The last guy is the only one I so much believe was predestined to be a thug; his poise, stature, face, outfit, and general facial composition were giving Thief, Ballot Box Snatcher, Arm Robber, Thug, Kidnapper, Murderer, and everything evil on earth. Guyyy! I have probably never seen such an explicit description of "devil-in-human" form until that day!

On sighting these guys, I swear at first, I wanted to do an "about-turn" movement and probably return back home since finding the shop was becoming more difficult than finding a cure to Buhari's ear problem, but then that "Tempt the Lord, thy God" section of my heart with a track record of always putting me in trouble in the past gingered me.

For goodness' sake, are we not all brothers? Are they not men like me? The same Prick they have, I have, probably in a longer and bigger size. The same muscles they have, I also have. The same manliness and ruggedity they possess, I have hidden deep inside of me, too. Ah! The difference is that they took intoxicating drinks and drugs, cigarettes, and hard substances, while I'm struggling to break free from a 5-year-old addiction to Wrapped Igbo and Colos. So in essence, they are just my senior colleagues. So why fidget?


Just then, I recalled this tip I had read from a random Facebook user on how to handle situations with Agberos or thugs, especially at night: don't act scared, walk confidently, most preferably bounce while walking, and then finally slam in your earpiece and jam to some Tupac or Eminem sounds.

So immediately I reached out for my 1500 Naira Oraimo earpiece, inserted it into my phone, and began playing Eminem's "I'm Not Afraid (the perfect song for the moment). I then tighten and fasten my face to look as scary as that of Nollywood actor Stephen Alagemba (Uwaezeuoke), and then finally swole up my shoulders like those of Kizz Daniel's Bouncer and brethren. I began bouncing with all alacrity, bouncing assiduously, and bouncing like one engaged

with an unfamiliar spirit of in-depth stupidity. Those guys would have been wondering how many drums of Cambodian weed I must have sniffed recently.

Brethren, just when I was almost about to succeed with this trick—almost about to cross past these thugs—one of them echoed "Heysssss, where you dey go"? "Who do you dey find? Why do you dey waka like werey? Shey Ogun dey kill you, ni?

Bruhhh, the walking steps I had thought would scare them and make them allow me to pass were what actually triggered these guys, and they rounded me in five seconds, almost about to unleash Mayhem on me.

At these moments, I'm pretty sure all the flesh in my left reticle was flattened. Guyyy! I was literally gasping for air. I was still. My body was shivering. My phone?  The 6500 naira on me?

Just when I was almost ready to release hot urine on myself,

Out of the blues was this loud voice that echoed from a distance: "Make Una Leave Am, Nah My Guy", and they all in unison chanted "Baba O, Agbalagba" and freed me.

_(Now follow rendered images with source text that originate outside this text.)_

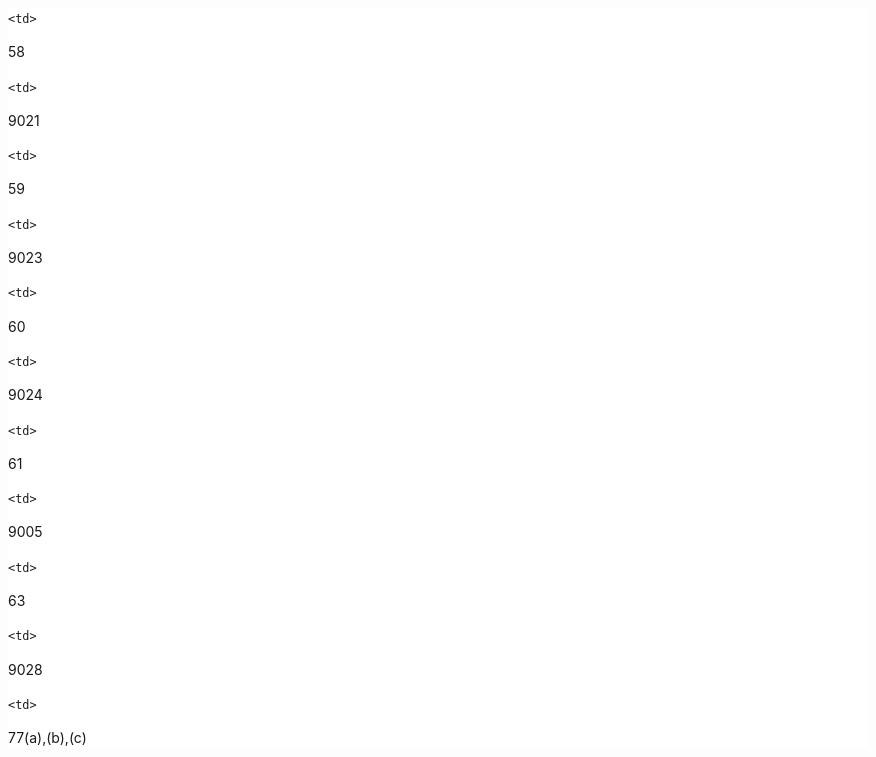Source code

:   <tr>

    <td> 

58  </td>

    <td> 

9021  </td>

  </tr>

  <tr>

    <td> 

59  </td>

    <td> 

9023  </td>

  </tr>

  <tr>

    <td> 

60  </td>

    <td> 

9024  </td>

  </tr>

  <tr>

    <td> 

61  </td>

    <td> 

9005  </td>

  </tr>

  <tr>

    <td> 

63  </td>

    <td> 

9028  </td>

  </tr>

  <tr>

    <td> 

77(a),(b),(c)  </td>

Brethren, till the very moment of this post, I have no idea who my deliverer was; I probably guess he mistook me for someone else because the only person I know in Alaba International Market should be my guy, Jesse, whom I came to visit.

Ooppps. Jesse was a former thief. Could it be him who is the Agbalagba of this gang? Or was it another Agbalagba who mistaken me for someone he knew?

Omooor, I  no reason for all those ones first. I fledddddd.